#### EXERCISE REQUIREMENTS:
Lay out the lines of the listing below, from the line with "genus: Spatula" to the line with "common name: Gambel oak", as a JSON list of strings, one string per line and no blank lines.
#####
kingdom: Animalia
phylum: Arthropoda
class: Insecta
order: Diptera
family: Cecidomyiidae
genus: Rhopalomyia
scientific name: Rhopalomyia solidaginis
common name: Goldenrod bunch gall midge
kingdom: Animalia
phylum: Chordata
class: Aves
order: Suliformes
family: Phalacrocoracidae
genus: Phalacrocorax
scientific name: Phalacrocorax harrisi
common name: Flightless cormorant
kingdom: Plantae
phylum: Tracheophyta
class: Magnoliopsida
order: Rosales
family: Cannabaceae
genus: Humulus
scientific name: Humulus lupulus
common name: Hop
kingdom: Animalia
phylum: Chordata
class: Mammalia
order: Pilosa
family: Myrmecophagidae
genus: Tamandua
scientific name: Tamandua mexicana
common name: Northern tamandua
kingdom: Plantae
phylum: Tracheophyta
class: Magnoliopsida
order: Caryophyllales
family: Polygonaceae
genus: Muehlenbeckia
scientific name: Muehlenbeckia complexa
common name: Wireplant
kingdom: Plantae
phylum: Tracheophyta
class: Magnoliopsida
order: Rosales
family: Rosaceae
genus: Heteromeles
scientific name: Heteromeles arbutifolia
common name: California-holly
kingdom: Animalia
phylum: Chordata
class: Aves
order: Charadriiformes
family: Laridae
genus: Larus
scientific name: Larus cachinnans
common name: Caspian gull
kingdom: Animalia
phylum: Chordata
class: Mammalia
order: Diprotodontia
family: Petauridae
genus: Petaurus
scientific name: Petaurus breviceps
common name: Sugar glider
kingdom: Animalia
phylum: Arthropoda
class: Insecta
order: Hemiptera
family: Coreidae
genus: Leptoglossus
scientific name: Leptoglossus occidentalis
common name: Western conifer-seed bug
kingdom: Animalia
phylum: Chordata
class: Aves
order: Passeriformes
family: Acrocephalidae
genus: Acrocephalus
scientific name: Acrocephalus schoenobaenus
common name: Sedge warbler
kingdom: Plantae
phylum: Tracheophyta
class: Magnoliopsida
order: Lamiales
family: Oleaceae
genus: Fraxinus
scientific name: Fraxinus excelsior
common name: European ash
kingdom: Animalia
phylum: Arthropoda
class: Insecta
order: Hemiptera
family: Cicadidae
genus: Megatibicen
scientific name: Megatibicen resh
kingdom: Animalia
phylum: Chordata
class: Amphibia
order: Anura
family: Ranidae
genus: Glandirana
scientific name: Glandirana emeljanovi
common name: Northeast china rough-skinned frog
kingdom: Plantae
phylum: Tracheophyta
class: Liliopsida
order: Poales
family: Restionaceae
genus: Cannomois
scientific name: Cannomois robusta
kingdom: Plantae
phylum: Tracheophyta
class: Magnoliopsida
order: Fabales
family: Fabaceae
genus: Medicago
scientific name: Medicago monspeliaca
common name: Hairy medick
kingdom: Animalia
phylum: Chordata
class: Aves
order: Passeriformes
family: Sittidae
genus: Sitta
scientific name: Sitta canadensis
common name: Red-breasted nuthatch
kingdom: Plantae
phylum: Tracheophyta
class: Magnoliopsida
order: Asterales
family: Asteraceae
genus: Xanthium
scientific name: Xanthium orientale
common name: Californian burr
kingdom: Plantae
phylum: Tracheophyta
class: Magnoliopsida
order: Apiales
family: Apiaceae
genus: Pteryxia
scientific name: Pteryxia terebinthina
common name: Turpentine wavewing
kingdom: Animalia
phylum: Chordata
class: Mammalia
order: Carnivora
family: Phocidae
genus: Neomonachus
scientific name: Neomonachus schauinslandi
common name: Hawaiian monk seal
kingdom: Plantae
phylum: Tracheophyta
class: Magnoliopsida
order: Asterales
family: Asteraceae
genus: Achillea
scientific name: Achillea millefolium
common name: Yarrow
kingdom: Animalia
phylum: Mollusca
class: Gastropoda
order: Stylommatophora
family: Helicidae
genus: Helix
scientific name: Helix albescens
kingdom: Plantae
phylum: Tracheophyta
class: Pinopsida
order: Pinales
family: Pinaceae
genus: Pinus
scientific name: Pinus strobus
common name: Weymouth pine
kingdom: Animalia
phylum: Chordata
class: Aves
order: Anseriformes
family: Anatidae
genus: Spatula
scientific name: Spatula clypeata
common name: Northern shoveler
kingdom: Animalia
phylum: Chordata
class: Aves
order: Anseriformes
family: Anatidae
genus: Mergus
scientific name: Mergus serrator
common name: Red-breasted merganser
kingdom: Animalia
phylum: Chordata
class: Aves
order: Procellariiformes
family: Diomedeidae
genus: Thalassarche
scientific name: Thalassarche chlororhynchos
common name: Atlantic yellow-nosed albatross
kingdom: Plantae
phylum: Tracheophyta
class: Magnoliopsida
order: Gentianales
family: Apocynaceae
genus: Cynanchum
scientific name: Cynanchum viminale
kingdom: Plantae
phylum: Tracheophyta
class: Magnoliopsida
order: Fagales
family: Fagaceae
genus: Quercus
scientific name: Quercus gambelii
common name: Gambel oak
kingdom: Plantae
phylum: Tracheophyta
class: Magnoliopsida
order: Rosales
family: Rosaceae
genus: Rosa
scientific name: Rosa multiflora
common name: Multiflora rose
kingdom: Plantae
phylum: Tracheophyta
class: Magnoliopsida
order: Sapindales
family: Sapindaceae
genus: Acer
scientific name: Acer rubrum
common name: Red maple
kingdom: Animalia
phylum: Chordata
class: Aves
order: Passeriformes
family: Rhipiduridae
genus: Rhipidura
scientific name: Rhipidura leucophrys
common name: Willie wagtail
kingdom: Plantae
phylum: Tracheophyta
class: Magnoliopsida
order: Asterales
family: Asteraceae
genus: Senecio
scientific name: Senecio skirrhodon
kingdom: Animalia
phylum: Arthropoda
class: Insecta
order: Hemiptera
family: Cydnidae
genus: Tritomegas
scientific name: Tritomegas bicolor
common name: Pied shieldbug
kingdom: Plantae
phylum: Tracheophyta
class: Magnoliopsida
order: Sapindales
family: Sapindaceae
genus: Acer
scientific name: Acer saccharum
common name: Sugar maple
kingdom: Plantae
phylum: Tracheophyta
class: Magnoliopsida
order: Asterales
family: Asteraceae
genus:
#####
#### EXPECTED OUTPUT:
[
  "genus: Spatula",
  "scientific name: Spatula clypeata",
  "common name: Northern shoveler",
  "kingdom: Animalia",
  "phylum: Chordata",
  "class: Aves",
  "order: Anseriformes",
  "family: Anatidae",
  "genus: Mergus",
  "scientific name: Mergus serrator",
  "common name: Red-breasted merganser",
  "kingdom: Animalia",
  "phylum: Chordata",
  "class: Aves",
  "order: Procellariiformes",
  "family: Diomedeidae",
  "genus: Thalassarche",
  "scientific name: Thalassarche chlororhynchos",
  "common name: Atlantic yellow-nosed albatross",
  "kingdom: Plantae",
  "phylum: Tracheophyta",
  "class: Magnoliopsida",
  "order: Gentianales",
  "family: Apocynaceae",
  "genus: Cynanchum",
  "scientific name: Cynanchum viminale",
  "kingdom: Plantae",
  "phylum: Tracheophyta",
  "class: Magnoliopsida",
  "order: Fagales",
  "family: Fagaceae",
  "genus: Quercus",
  "scientific name: Quercus gambelii",
  "common name: Gambel oak"
]